== INFORMATION PROVIDED ==
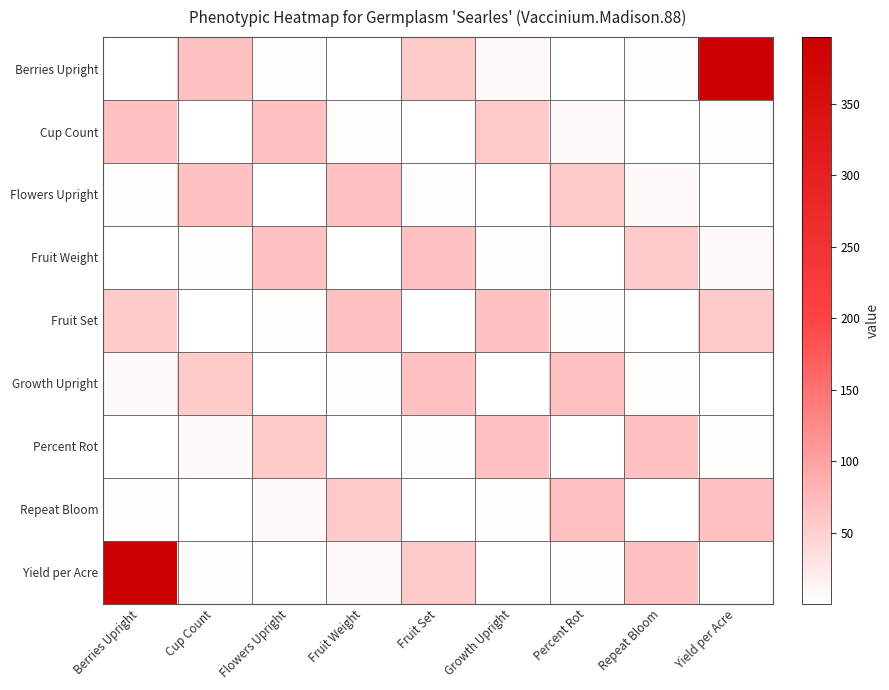

Count the number of data series in this chart.

9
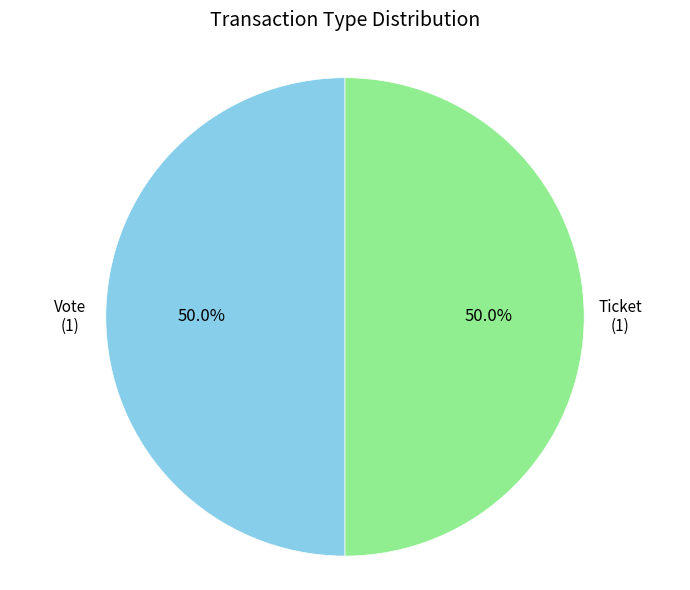

How many slices are in this pie chart?

2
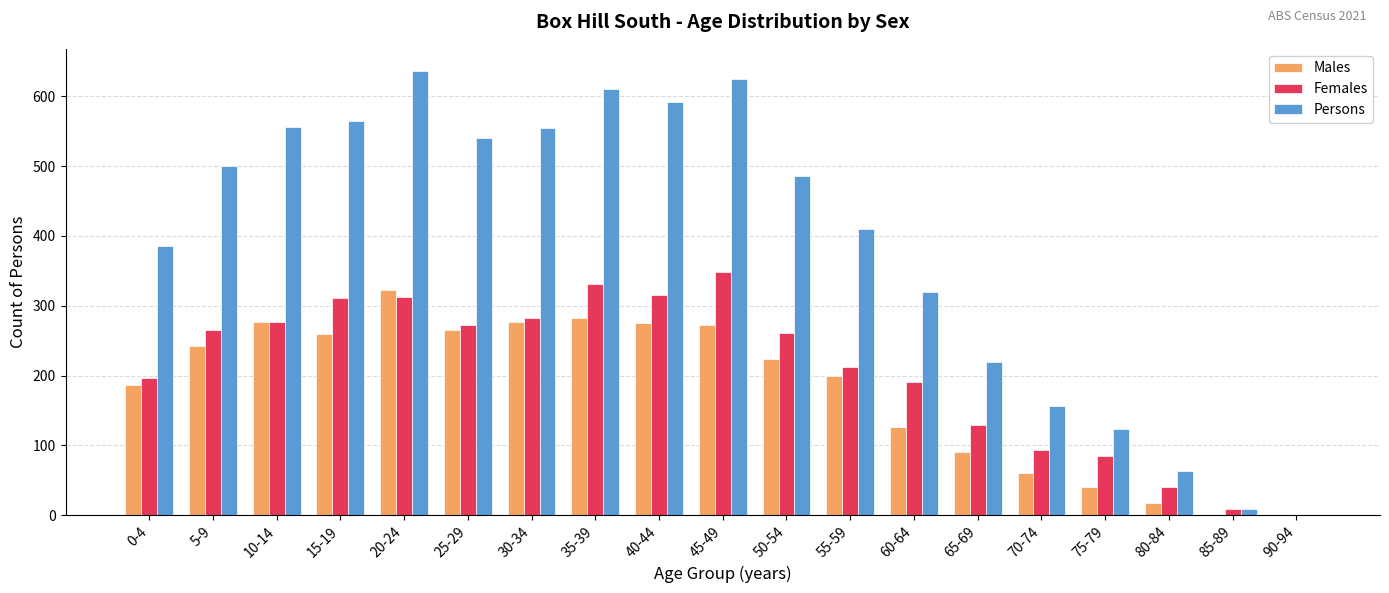

At which label does Persons first exceed 486?

5-9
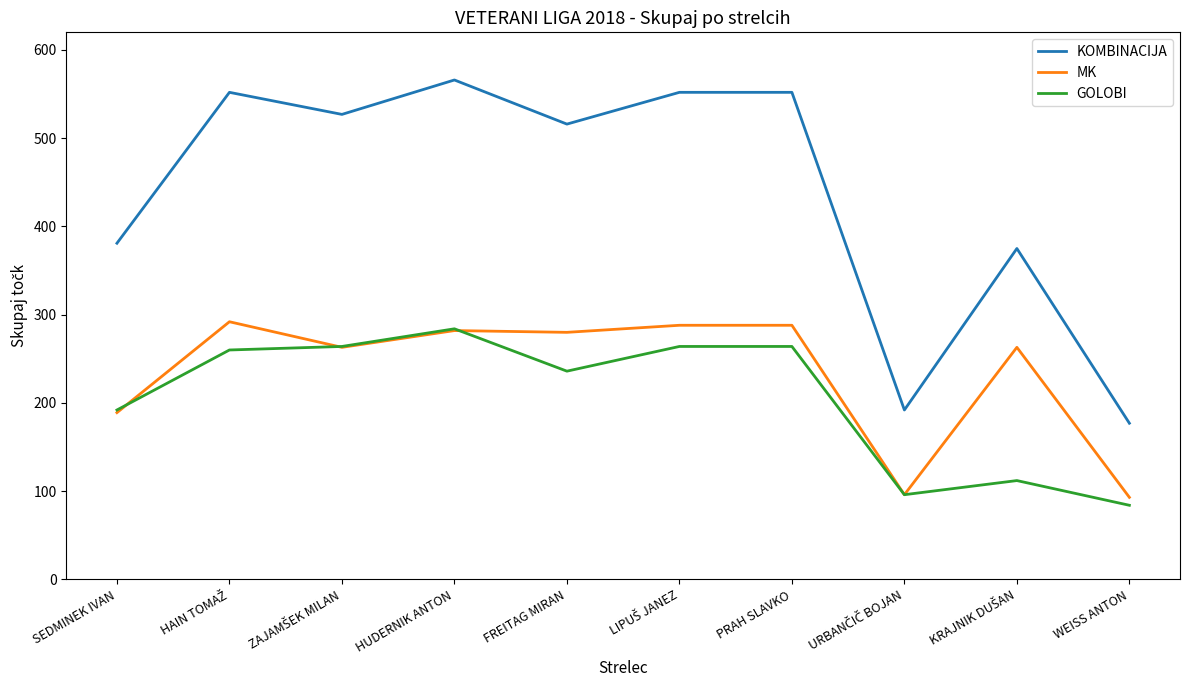

The KOMBINACIJA series shows 381 at SEDMINEK IVAN. True or false?

True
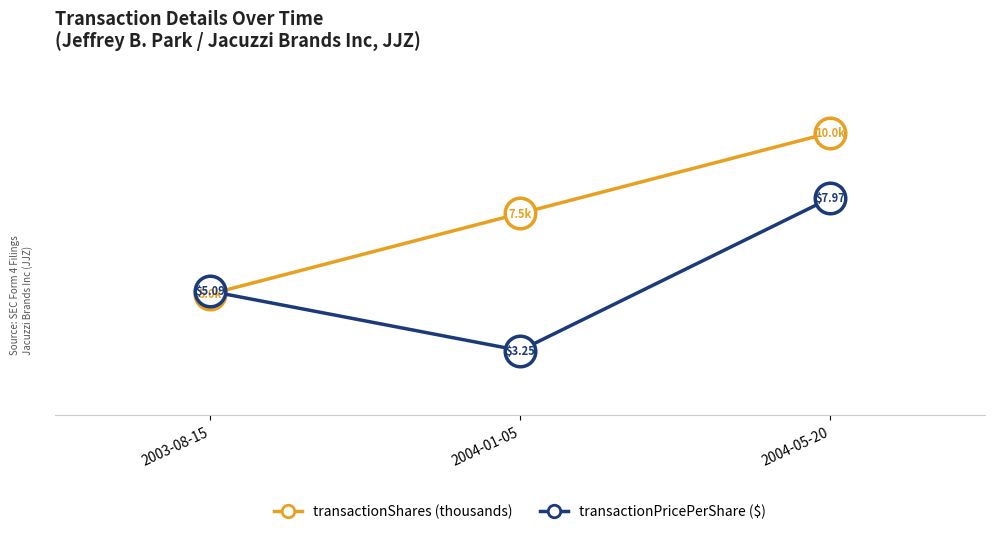

Which series has the largest range (max minus min)?

transactionShares (thousands)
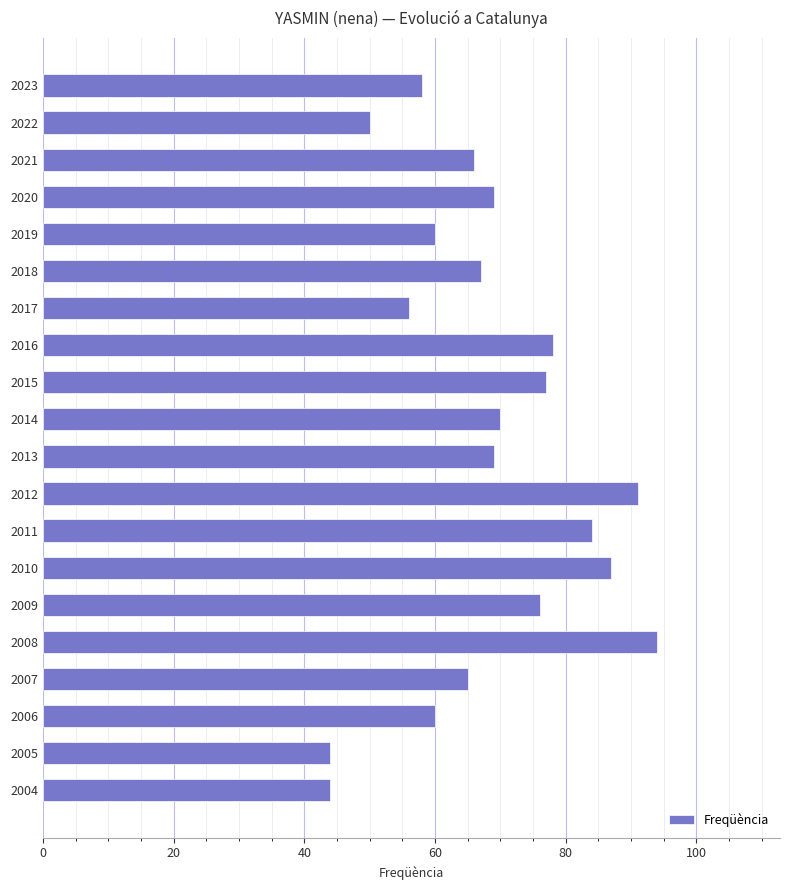

Read the value at 2008.

94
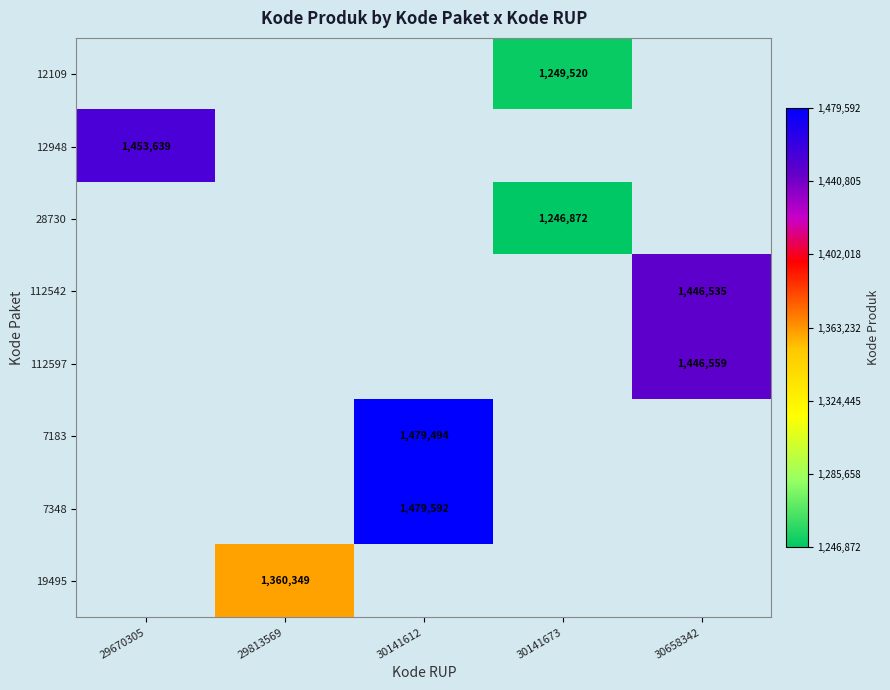

The 7183 series shows 2169224 at 30141612. True or false?

False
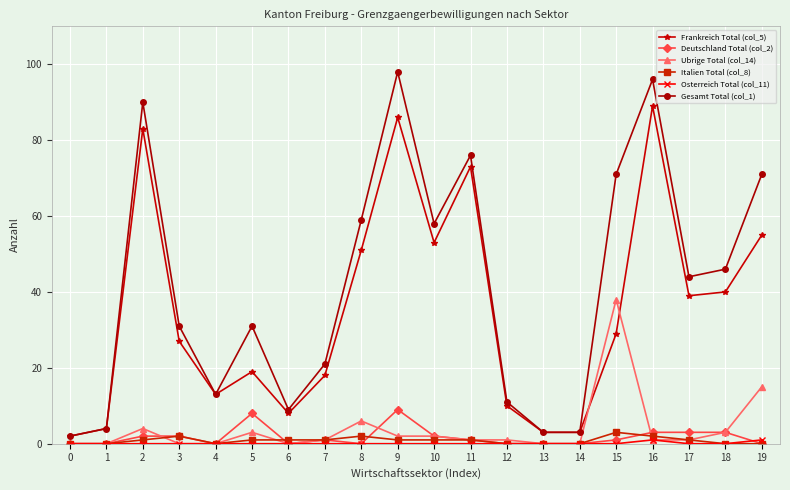

Which series changed the most between 5 and 15?

Gesamt Total (col_1)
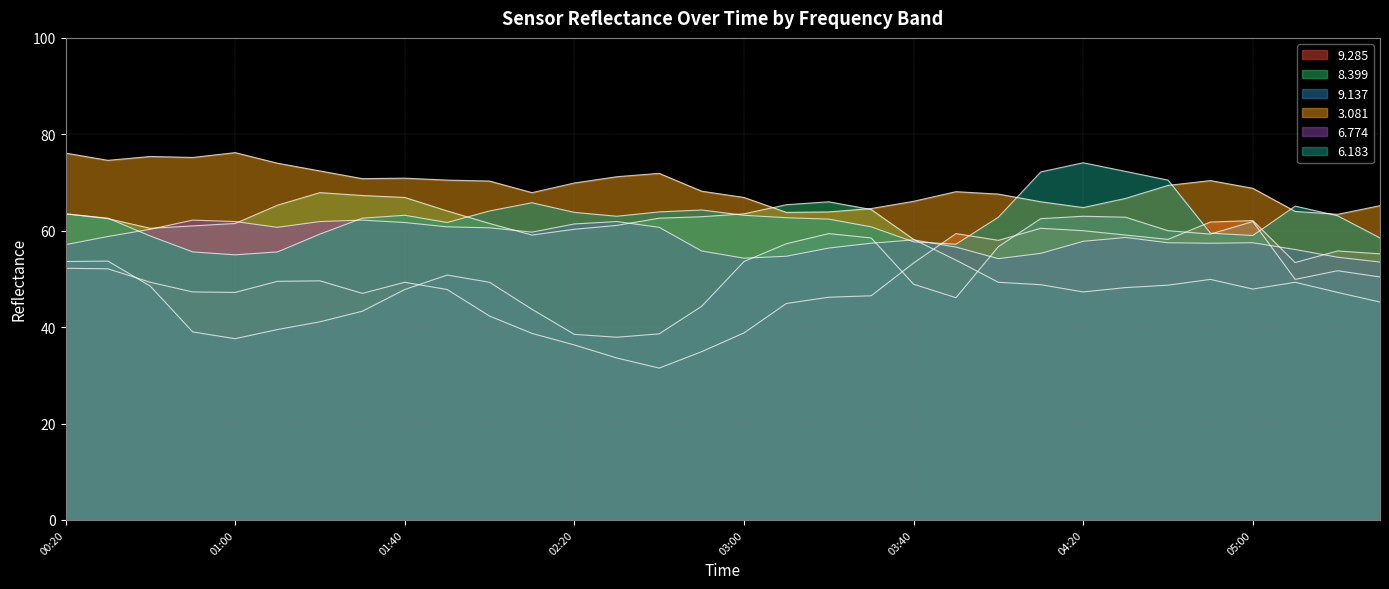

How many lines are shown in the chart?

6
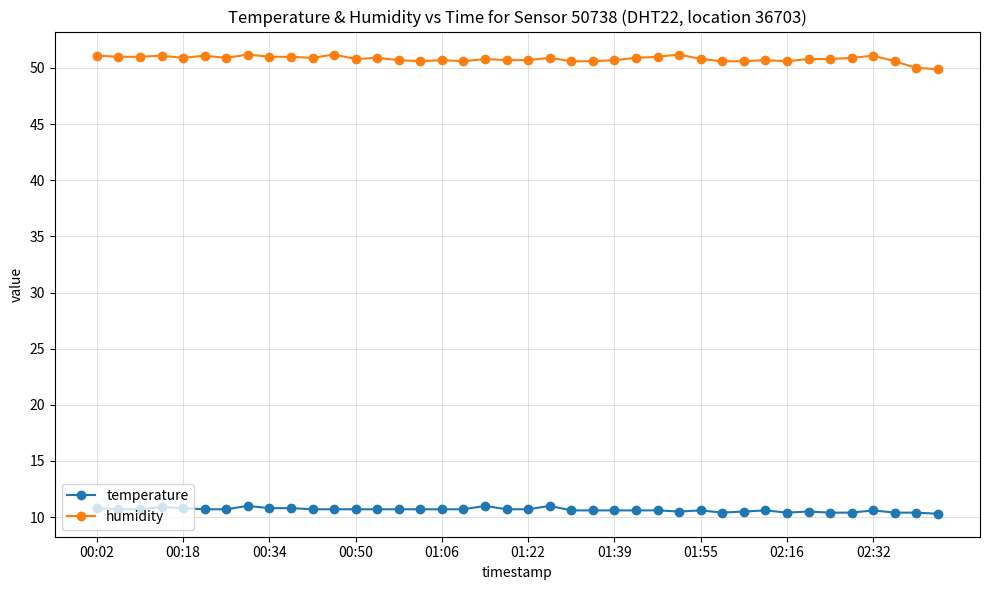

What is the sum of all temperature values?

425.9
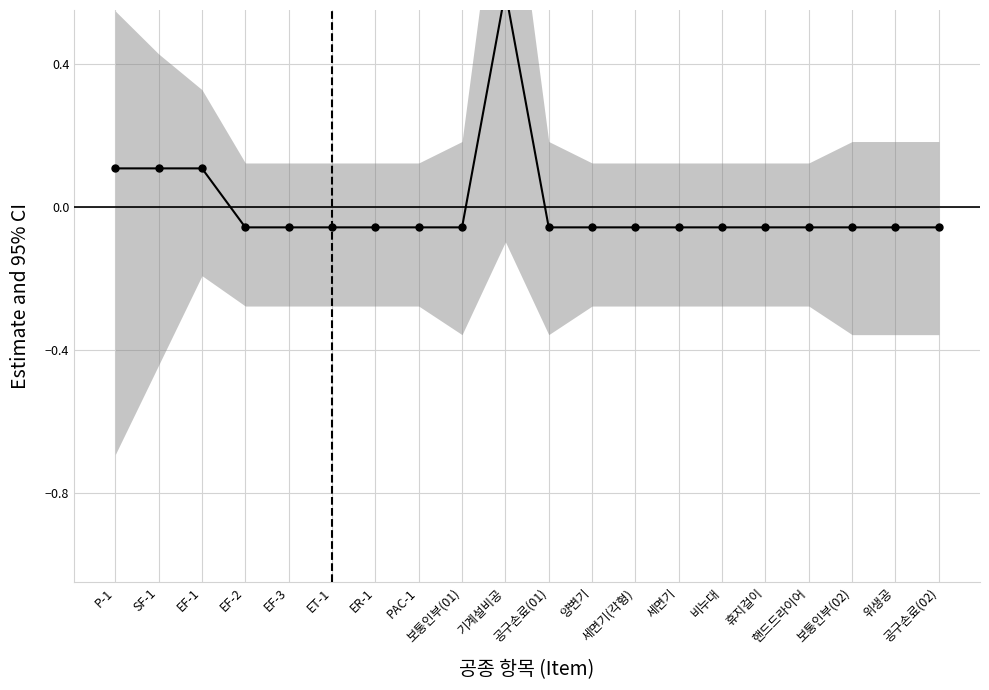

At which label is the value closest to 0?

EF-2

== WHAT IS NEEDED ==
Return all of the records above word for word, without the pictures.

== EXERCISE RESPONSE ==
Count the number of data series in this chart.

9

How many slices are in this pie chart?

2

At which label does Persons first exceed 486?

5-9

The KOMBINACIJA series shows 381 at SEDMINEK IVAN. True or false?

True

Which series has the largest range (max minus min)?

transactionShares (thousands)

Read the value at 2008.

94

The 7183 series shows 2169224 at 30141612. True or false?

False

Which series changed the most between 5 and 15?

Gesamt Total (col_1)

How many lines are shown in the chart?

6

What is the sum of all temperature values?

425.9

At which label is the value closest to 0?

EF-2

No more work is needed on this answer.